こうして潔癖症毒殺事件は解決したが、俺の恋愛観に少なからず爪痕を残す、やりきれない結末だった。
※ ※ ※
短期アルバイトを終えた俺は後日、働いて稼いだ金でアガサを喫茶店に誘った。
一週間とは言え一緒に働いた男女が痴情のもつれで殺人事件を起こしたのだから、俺にとって後味の悪い事件である。
金を稼ぐために労働する難しさを教えてくれた助手には、汗水垂らして働いた稼ぎで、好きなものを食べさせてやろうと思った。
「あの課長さん、不倫の清算に祥子の嫉妬を利用したのかもしれないわ」
「四輝課長が、祥子に玲紋さんを殺させた?」
「もしくは、三人目の女が唆したのかもね」
「香子さんが祥子に? アガサ、事件の裏を疑えば切がないぞ。どんな理由があれ、祥子さんが真っ当に生きていれば人なんか殺さない」
「あら、祥子にはずいぶん冷たいのね。女性に優しいアルのために、祥子の犯行動機を推理してあげたのよ」
アガサはフルーツパフェにスプーンを挿して一口すくうと、それをゆっくり運んで味わっている。
「アガサは、俺が麻除に一万円をほいほいくれてやると、なんで目くじらを立てるんだ? 嫉妬か?」
「私がアルと麻除に嫉妬っ!?」
むせ返ったアガサが、胸を叩いて肩で呼吸を整えると、少し照れた顔で人差し指を突き立てた。

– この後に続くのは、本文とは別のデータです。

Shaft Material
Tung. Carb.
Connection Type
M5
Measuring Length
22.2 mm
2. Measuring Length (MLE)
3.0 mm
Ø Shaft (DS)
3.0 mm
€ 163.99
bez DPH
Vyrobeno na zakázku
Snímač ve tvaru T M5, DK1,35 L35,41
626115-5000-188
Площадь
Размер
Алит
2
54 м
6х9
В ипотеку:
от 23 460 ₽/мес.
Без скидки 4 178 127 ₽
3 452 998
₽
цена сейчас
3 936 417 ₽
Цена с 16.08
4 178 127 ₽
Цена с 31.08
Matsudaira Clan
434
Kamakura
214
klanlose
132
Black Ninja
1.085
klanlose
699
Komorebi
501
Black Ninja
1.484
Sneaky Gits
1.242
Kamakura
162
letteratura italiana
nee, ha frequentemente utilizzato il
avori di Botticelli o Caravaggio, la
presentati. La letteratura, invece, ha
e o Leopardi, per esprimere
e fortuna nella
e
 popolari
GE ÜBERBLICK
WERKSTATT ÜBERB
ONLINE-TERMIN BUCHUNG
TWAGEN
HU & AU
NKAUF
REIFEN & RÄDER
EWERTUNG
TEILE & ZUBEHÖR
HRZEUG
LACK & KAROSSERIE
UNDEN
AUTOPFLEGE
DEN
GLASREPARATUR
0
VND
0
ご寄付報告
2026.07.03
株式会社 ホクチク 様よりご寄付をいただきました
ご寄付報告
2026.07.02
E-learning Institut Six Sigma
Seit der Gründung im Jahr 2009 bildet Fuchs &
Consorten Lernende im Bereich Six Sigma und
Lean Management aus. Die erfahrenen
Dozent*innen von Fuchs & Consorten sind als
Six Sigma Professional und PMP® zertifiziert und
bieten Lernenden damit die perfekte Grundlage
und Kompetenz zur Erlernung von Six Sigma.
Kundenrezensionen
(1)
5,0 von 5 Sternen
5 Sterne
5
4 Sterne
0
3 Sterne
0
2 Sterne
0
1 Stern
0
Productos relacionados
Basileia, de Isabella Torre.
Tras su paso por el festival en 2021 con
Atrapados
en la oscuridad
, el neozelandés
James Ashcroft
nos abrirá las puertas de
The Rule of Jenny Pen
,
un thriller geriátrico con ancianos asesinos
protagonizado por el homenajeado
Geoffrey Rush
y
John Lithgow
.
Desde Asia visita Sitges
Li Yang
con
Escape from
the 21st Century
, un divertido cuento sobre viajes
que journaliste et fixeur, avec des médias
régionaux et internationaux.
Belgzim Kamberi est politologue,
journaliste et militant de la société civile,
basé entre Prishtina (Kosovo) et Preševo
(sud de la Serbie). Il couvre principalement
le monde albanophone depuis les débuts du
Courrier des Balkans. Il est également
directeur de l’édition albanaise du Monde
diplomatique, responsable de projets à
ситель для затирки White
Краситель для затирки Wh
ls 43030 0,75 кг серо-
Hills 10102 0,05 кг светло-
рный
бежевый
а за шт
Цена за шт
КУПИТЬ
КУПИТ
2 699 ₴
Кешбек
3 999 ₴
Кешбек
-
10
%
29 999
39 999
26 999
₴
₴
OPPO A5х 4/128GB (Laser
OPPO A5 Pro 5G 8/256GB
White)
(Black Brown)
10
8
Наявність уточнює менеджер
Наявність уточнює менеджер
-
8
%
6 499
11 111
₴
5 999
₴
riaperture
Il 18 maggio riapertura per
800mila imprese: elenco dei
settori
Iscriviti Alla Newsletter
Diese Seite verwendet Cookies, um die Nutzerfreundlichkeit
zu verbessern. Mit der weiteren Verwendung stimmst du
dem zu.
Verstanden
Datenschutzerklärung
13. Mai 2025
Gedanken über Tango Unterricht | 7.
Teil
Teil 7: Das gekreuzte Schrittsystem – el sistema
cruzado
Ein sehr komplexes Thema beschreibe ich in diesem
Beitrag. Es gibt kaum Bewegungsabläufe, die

「同じ一万円でも、麻除の肩叩きはボッタクリですが、私のアドバイザリー料金は破格の安さです。私の亡くなった父は私立探偵だったのですが、殺人事件の犯人を捕まえた報酬が一万円だと知ったら草葉の陰で泣きますよ」
「そう言われてみれば、確かに破格の安さだよな……あ、もしかして助手の手当を値上げしろってこと?」
「アルには、お金の価値を知るべきだと言っています。そもそも私は、お金がほしくてアルの助手をしていません」
「お金じゃなかったら、なんで俺の助手なんかしている?」
「理由は、そのうち話します」
パフェに乗っているメロンを持ったアガサが『苦手だからあげる』と、俺の口に押し込んだので話をはぐらかされてしまった。
俺は助手が口にした私立探偵だった父親の素性を、興味本位でKISSの駿菜に調べさせたところ、彼女の父親である目里井洒呂久は事件の捜査中、何者かに殺されていた。